When is it wrongful for an insurer to deny coverage to its insured in the state of California?
California Civil Jury Instructions Section 2300 outlines the requirements to establish that an insurer breached its contract to cover a loss for its insured. The 3 elements are:
- The plaintiff suffered a loss, all or part of which was covered under an insurance policy with [name of defendant
- The defendant was notiﬁed of the loss as required by the policy
- The amount of the covered loss that [name of defendant] failed to pay.
Insurance policies may select from a number of possible reasons to deny a claim. These include but are not limited to:
- The insurance policy does not cover the type of treatment needed for an injury.
- The procedure being sought is cosmetic or unnecessary.
- The claimant lacked pre-authorization or a referral.
- The treatment is being given by an out-of-network provider.
- The claim has typographical errors
- The claim was not made in a timely manner.
An insurer must provide a notice of denial if they choose to reject the claim, and include the reason for their decision. A claimant may submit an appeal of this notice, which outlines the arguments against the rejection. If the insurer denies the appeal, legal action may be necessary.
When an insurer wrongfully denies a claim appeal, they are acting in bad faith. The insurer must not try to deny what is contractually obligated to their insured. The elements of insurance bad faith in denying coverage are more specific than a simple breach of contract. They are outlined in California Civil Jury Instructions 2331, and include:
- The plaintiff suffered a loss covered under an insurance policy with [name of defendant];
- The defendant was notiﬁed of the loss;
- The defendant unreasonably [failed to pay/delayed payment of] policy beneﬁts;
- The plaintiff was harmed; and
- The defendant’s [failure to pay/delay in payment of] policy beneﬁts was a substantial factor in causing harm to the plaintiff
A Vital Part of Establishing Bad Faith
A vital part of establishing that an insurer acted in bad faith is proving that the insurer not only breached the contract but did so in an “unreasonable” way. Just because an insurer breaches a contract by wrongfully denying a claim does not necessarily mean it acted in bad faith.

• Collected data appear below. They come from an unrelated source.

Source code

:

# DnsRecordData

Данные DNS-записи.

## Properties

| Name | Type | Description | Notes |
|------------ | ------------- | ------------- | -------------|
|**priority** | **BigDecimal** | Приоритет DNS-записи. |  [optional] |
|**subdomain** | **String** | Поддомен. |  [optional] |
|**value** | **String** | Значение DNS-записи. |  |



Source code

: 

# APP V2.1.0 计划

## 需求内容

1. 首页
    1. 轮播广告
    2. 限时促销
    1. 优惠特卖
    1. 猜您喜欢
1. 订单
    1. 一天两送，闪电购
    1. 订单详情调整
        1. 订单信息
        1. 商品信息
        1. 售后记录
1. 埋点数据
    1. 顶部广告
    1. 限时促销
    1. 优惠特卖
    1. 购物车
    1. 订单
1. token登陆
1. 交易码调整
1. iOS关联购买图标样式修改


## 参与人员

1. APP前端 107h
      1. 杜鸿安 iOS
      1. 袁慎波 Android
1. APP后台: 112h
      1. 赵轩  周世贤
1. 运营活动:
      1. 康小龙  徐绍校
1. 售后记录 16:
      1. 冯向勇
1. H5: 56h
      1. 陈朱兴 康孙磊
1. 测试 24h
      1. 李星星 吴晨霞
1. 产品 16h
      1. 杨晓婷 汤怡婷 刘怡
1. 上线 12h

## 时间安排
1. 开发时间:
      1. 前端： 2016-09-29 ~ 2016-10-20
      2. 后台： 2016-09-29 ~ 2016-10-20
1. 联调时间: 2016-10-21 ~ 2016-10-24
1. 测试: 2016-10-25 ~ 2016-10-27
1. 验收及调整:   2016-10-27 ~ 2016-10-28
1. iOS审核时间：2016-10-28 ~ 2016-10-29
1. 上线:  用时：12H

Some examples of this would include an insurer denying coverage of a procedure that is debatably cosmetic or denying a claim based on an honest error from the insurer. To constitute bad faith, the denial must be based on unreasonable action, which is harder to establish.
California Judicial Code 2331 gives some factors that tend to constitute bad faith in denying a claim. These include, but are not limited to:
- Failure to acknowledge a claim or respond to it in a reasonable amount of time.
- Ignoring or failing to provide evidence to support a claim decision.
- Falsifying or misrepresenting relevant facts or evidence related to the claim.
- Failing to investigate a claim that was reasonably made.